When the word "turisták" shows up in a line of the records below, copy that line.

ENTRIES SHOWN —
--- START ---
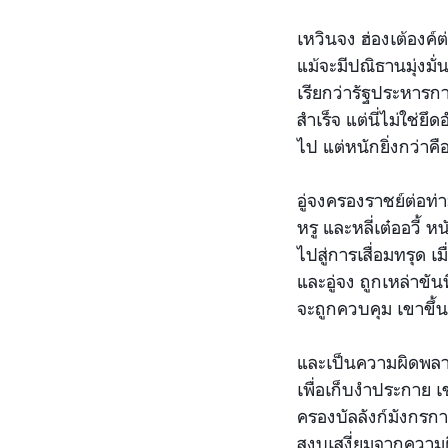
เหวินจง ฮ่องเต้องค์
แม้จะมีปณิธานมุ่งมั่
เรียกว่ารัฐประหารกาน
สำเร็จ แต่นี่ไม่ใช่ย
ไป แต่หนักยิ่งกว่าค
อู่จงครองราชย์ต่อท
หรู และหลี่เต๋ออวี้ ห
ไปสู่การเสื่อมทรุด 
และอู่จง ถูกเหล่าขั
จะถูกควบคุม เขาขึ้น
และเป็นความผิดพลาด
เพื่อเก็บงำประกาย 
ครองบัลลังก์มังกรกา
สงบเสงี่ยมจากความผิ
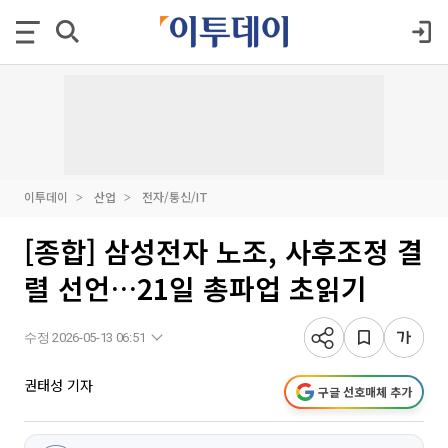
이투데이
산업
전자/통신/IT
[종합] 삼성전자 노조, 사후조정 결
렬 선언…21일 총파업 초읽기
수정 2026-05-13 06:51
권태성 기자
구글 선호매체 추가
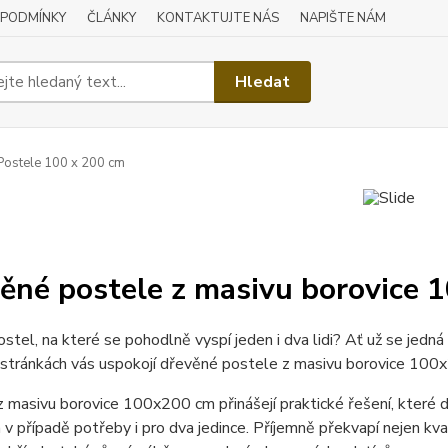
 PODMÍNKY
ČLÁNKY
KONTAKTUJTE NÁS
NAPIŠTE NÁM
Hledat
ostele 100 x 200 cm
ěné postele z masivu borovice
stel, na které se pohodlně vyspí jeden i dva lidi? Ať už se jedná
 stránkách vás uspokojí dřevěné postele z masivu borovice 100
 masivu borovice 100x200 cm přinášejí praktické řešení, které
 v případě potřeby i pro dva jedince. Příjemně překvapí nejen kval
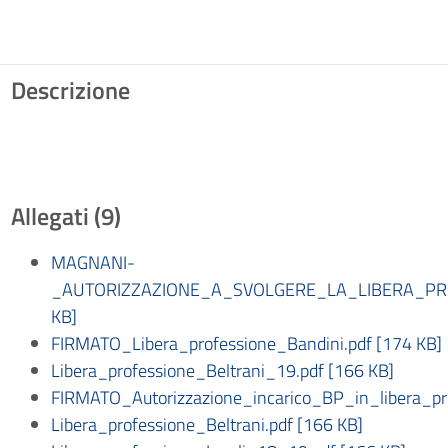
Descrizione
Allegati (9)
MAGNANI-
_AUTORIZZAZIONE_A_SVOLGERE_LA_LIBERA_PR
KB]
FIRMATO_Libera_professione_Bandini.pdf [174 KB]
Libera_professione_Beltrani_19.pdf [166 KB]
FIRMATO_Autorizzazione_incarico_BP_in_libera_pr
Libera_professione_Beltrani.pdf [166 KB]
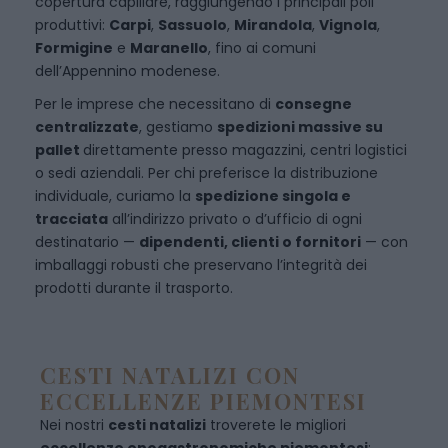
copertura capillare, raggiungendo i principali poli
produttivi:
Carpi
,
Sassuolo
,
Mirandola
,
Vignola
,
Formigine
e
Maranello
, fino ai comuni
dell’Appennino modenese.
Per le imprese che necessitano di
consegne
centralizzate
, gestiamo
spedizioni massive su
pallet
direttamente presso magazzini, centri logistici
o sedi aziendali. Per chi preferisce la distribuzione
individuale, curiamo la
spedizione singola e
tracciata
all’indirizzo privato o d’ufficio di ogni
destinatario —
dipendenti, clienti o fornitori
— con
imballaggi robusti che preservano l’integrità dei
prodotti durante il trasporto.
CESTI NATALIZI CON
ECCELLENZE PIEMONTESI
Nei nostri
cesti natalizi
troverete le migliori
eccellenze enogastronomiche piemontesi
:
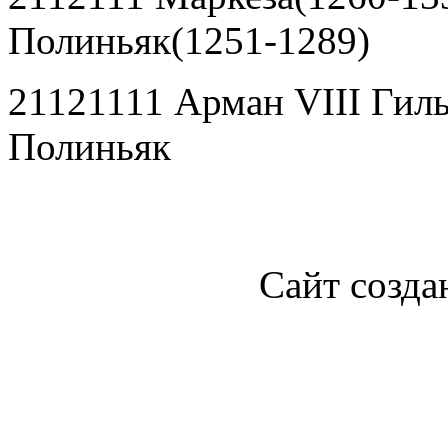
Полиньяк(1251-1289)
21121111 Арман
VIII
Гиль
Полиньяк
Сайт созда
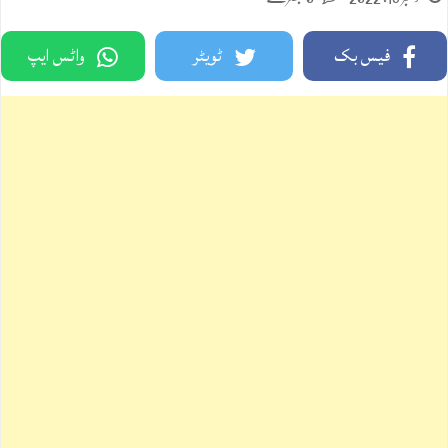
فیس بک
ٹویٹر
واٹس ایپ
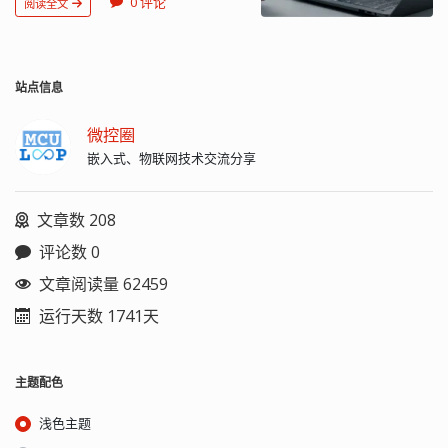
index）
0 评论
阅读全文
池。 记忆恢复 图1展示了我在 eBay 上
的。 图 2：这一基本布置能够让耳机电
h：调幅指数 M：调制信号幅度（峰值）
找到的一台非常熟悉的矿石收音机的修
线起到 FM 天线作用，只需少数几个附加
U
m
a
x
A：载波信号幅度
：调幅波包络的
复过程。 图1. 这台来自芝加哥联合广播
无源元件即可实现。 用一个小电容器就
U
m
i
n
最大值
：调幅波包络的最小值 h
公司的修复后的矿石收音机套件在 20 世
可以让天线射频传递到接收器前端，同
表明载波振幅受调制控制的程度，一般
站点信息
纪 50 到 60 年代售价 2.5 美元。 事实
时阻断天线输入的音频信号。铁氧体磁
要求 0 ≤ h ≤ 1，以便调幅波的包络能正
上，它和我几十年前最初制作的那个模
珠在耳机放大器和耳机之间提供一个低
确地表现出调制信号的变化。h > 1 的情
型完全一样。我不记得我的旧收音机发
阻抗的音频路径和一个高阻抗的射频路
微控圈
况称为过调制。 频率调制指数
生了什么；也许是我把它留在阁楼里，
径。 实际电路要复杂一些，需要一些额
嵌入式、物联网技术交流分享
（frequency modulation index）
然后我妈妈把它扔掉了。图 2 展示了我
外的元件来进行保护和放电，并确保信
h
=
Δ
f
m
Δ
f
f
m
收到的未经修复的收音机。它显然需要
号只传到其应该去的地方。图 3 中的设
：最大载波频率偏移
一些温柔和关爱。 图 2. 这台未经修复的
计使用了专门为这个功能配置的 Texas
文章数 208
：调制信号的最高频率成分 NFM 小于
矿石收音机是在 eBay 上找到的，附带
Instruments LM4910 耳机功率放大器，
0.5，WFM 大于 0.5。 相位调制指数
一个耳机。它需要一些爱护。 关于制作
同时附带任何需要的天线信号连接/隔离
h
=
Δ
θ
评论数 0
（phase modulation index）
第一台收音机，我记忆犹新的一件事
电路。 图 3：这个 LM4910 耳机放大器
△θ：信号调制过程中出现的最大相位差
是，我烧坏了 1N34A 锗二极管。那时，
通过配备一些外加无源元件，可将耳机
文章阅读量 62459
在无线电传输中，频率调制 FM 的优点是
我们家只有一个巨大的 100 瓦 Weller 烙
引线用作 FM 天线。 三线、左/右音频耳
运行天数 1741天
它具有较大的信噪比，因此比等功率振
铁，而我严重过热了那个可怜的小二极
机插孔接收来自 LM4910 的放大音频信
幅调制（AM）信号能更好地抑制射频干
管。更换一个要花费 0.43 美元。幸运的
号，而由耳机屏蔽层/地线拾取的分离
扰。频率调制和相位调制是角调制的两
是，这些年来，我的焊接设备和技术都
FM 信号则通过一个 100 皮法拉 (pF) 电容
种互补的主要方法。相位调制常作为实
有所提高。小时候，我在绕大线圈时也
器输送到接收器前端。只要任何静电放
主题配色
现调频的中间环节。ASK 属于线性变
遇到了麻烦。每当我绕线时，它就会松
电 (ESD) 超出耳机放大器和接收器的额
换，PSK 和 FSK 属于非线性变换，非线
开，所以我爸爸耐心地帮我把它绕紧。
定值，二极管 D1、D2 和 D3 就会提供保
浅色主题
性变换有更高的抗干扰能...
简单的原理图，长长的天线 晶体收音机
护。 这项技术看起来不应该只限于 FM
--- END ---
--- START ---
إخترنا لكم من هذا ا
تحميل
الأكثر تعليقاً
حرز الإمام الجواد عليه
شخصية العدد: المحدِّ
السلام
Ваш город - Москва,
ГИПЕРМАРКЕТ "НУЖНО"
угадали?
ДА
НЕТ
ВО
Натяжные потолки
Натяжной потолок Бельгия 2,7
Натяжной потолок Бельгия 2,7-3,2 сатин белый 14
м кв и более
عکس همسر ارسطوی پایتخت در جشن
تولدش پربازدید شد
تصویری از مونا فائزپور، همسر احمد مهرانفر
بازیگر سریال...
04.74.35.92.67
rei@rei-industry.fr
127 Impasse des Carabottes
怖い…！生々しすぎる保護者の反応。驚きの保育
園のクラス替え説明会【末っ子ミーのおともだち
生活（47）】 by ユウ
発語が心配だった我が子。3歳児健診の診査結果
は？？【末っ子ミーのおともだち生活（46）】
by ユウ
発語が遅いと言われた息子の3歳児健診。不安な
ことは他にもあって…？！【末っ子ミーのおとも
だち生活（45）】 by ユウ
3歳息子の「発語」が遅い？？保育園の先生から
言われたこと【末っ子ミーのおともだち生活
--- END ---
--- START ---
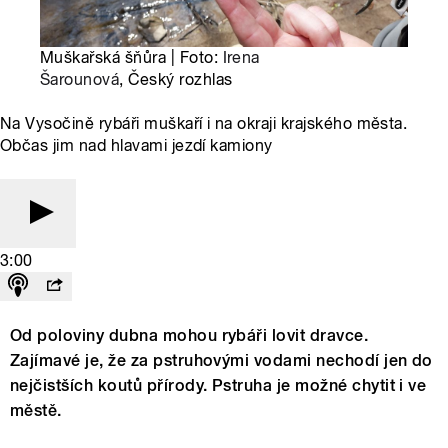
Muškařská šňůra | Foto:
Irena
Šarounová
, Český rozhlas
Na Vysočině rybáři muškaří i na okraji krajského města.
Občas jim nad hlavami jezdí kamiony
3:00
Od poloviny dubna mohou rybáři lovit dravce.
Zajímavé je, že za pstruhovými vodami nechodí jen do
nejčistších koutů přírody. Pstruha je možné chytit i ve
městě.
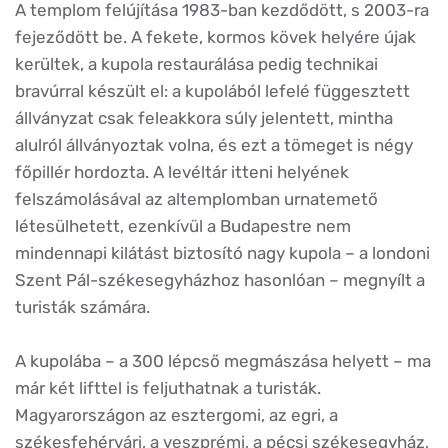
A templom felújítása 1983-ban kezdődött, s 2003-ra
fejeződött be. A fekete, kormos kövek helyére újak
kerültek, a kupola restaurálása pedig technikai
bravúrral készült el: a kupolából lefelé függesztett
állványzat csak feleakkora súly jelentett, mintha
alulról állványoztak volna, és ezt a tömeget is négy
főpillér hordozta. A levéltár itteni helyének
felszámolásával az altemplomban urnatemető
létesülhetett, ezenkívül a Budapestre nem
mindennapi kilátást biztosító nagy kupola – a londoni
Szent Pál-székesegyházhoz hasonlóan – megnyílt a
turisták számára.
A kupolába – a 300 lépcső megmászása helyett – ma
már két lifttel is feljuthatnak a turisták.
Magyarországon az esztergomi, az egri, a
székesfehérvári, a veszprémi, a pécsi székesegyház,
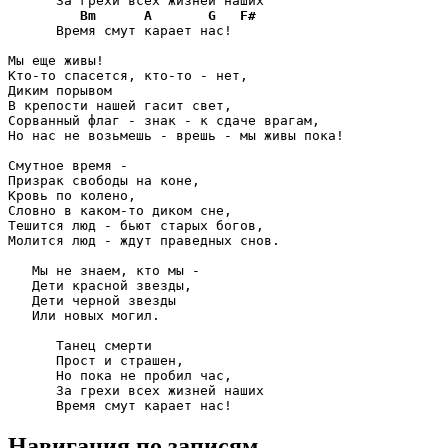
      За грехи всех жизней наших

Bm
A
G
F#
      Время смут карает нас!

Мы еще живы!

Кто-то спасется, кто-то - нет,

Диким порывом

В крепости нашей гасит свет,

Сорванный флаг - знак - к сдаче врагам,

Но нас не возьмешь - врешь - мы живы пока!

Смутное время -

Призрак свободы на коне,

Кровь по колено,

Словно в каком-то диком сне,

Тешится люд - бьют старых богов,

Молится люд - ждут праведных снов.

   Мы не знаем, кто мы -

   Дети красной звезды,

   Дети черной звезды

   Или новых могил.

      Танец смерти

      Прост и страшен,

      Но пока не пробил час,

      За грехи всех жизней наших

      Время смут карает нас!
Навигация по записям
--- END ---
SOLUTION BELOW —
turisták számára.
már két lifttel is feljuthatnak a turisták.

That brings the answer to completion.